29. Chicago Bears: Danny Watkins, OT, Baylor. Addressing the offensive line is a must for the Bears, even if they can't do so at tackle. Watkins, who will play guard in the NFL, will turn 27 during his first season - but his age might be less of a factor for a Chicago team that's very close to championship-caliber.

30. New York Jets: Adrian Clayborn, DE, Iowa. Shaun Ellis is a free agent, and as he proved that there's plenty left in the tank during the post-season, there's a very real chance he's gone. Even if he stays, he'll be 34 this summer.
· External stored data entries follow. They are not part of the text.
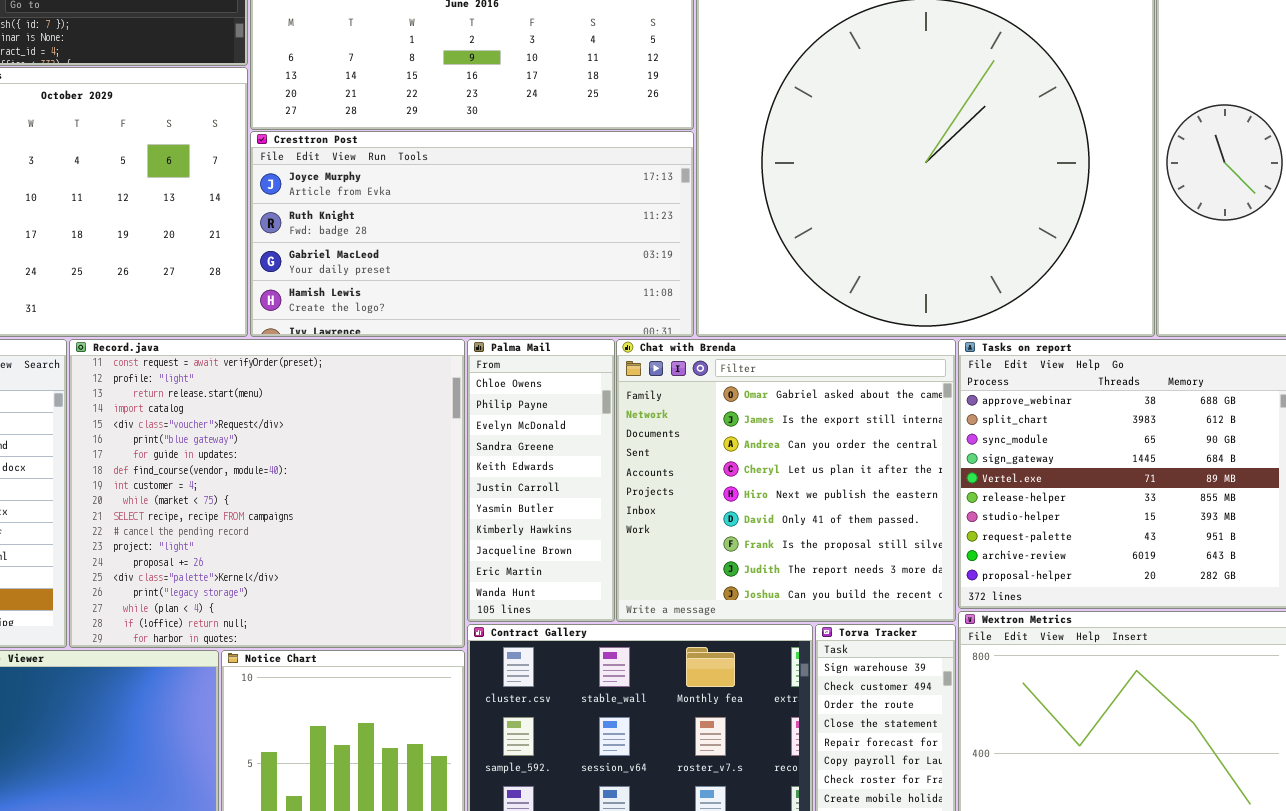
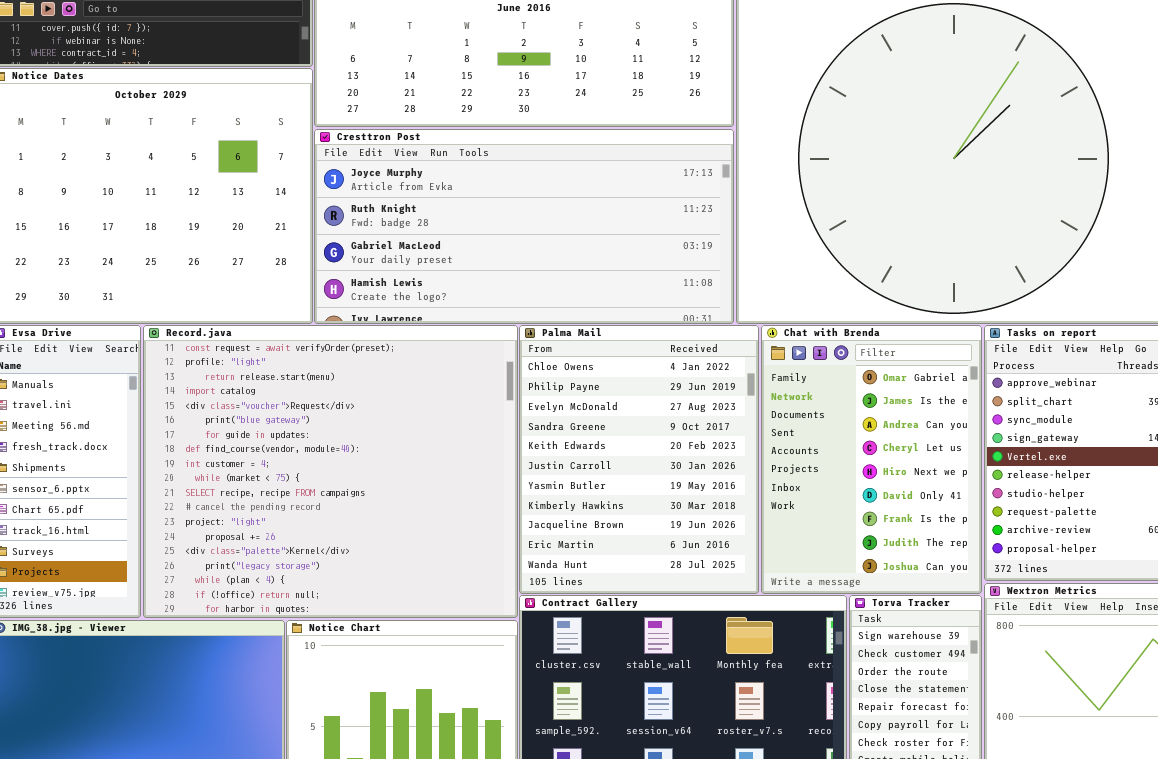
Palma Mail: [467,339,615,622] -> [519,325,759,594], resized
Chat with Brenda: [616,339,956,622] -> [761,325,982,594], resized

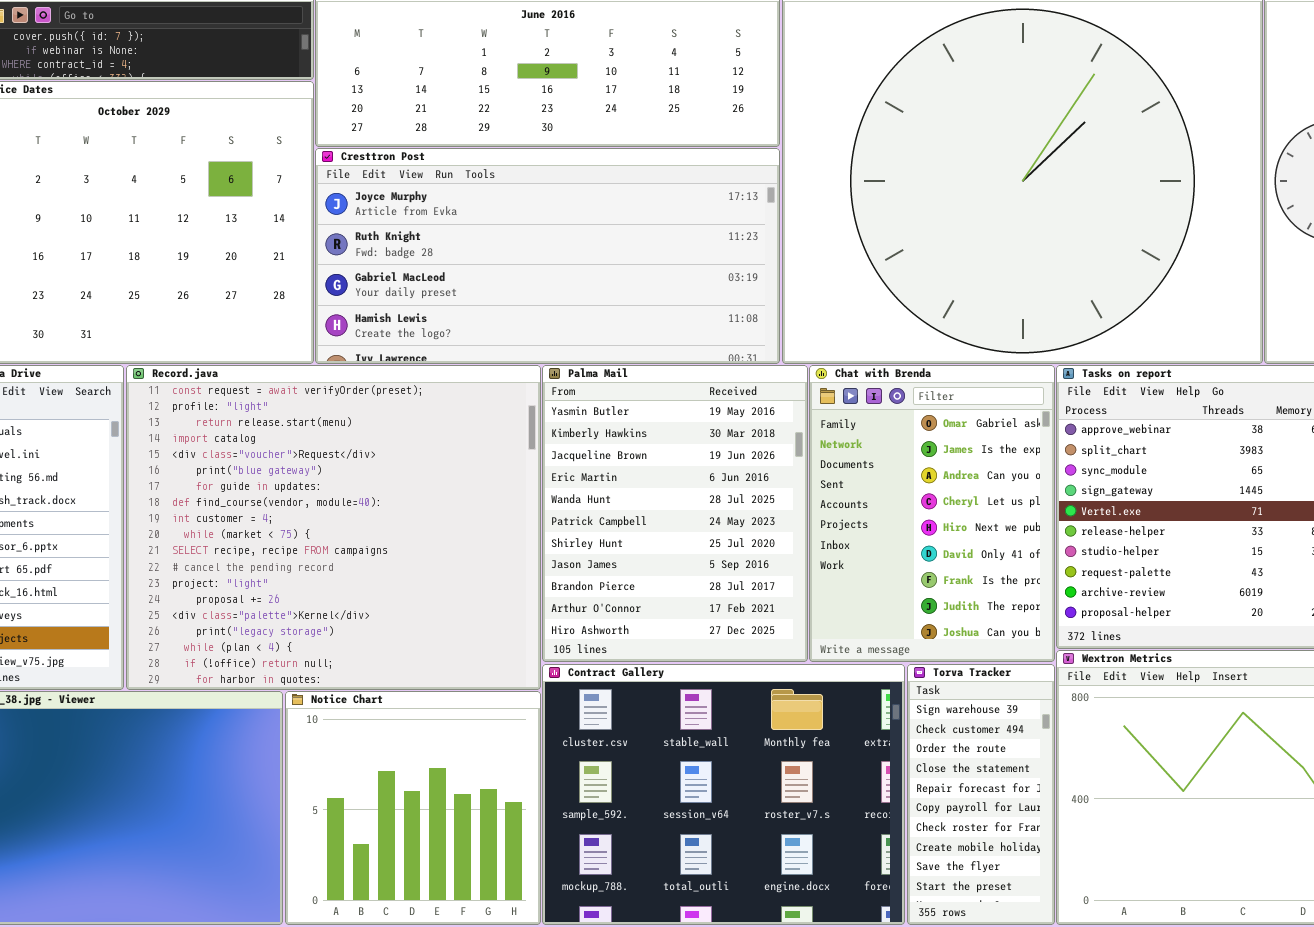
Palma Mail: [519,325,759,594] -> [542,365,808,662], scrolled down 6 rows

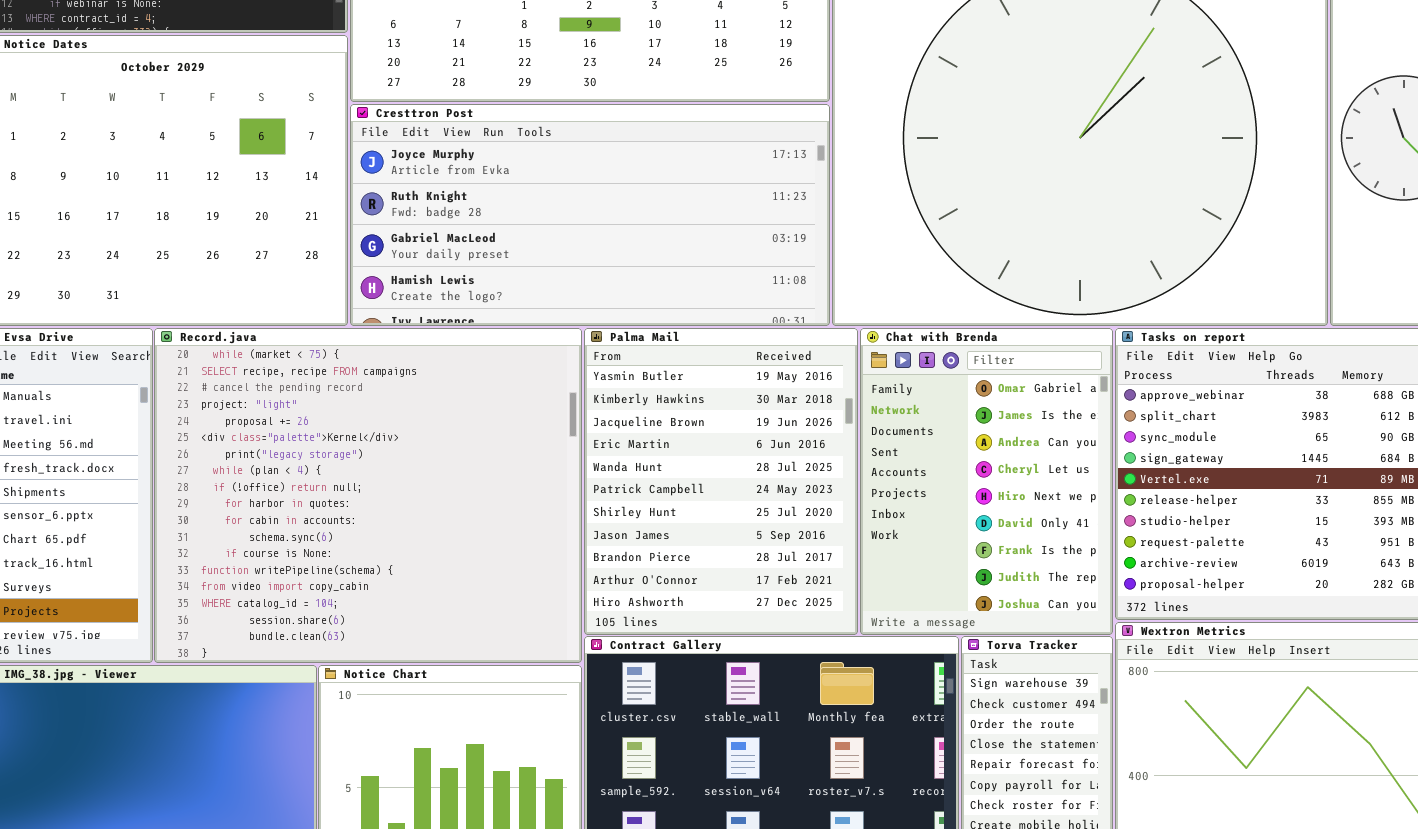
Record.java: [126,365,541,690] -> [154,328,582,663], scrolled down 9 rows

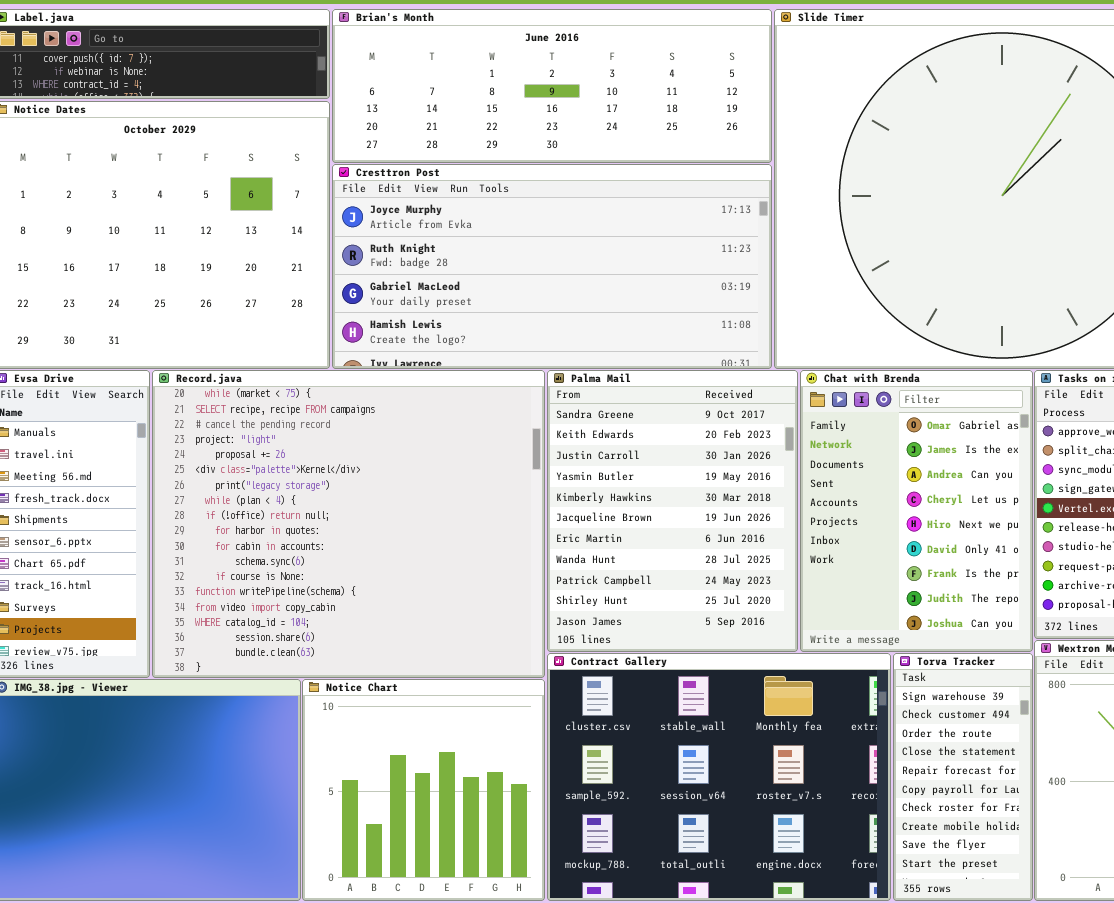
Palma Mail: [584,328,858,635] -> [547,370,798,652], scrolled up 3 rows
Clayborn has a similar skill set to Ellis, and would be an ideal replacement.

31. Pittsburgh Steelers: Mike Pouncey, OG, Florida. Mike Pouncey is not as good a football player as his twin brother, Maurkice, who happens to be Pittsburgh's center. He's a talented prospect in his own right, and as they say about the offensive line, chemistry means more than just about anything.

32. Green Bay Packers: Aaron Williams, CB, Texas. This looked like it would be a major problem for the reigning world champions, but Tramon Williams became a star in 2010, and Sam Shields looks like he'll get there, as well. Without good value available at more pressing needs, however, cornerback would be a wise pick here.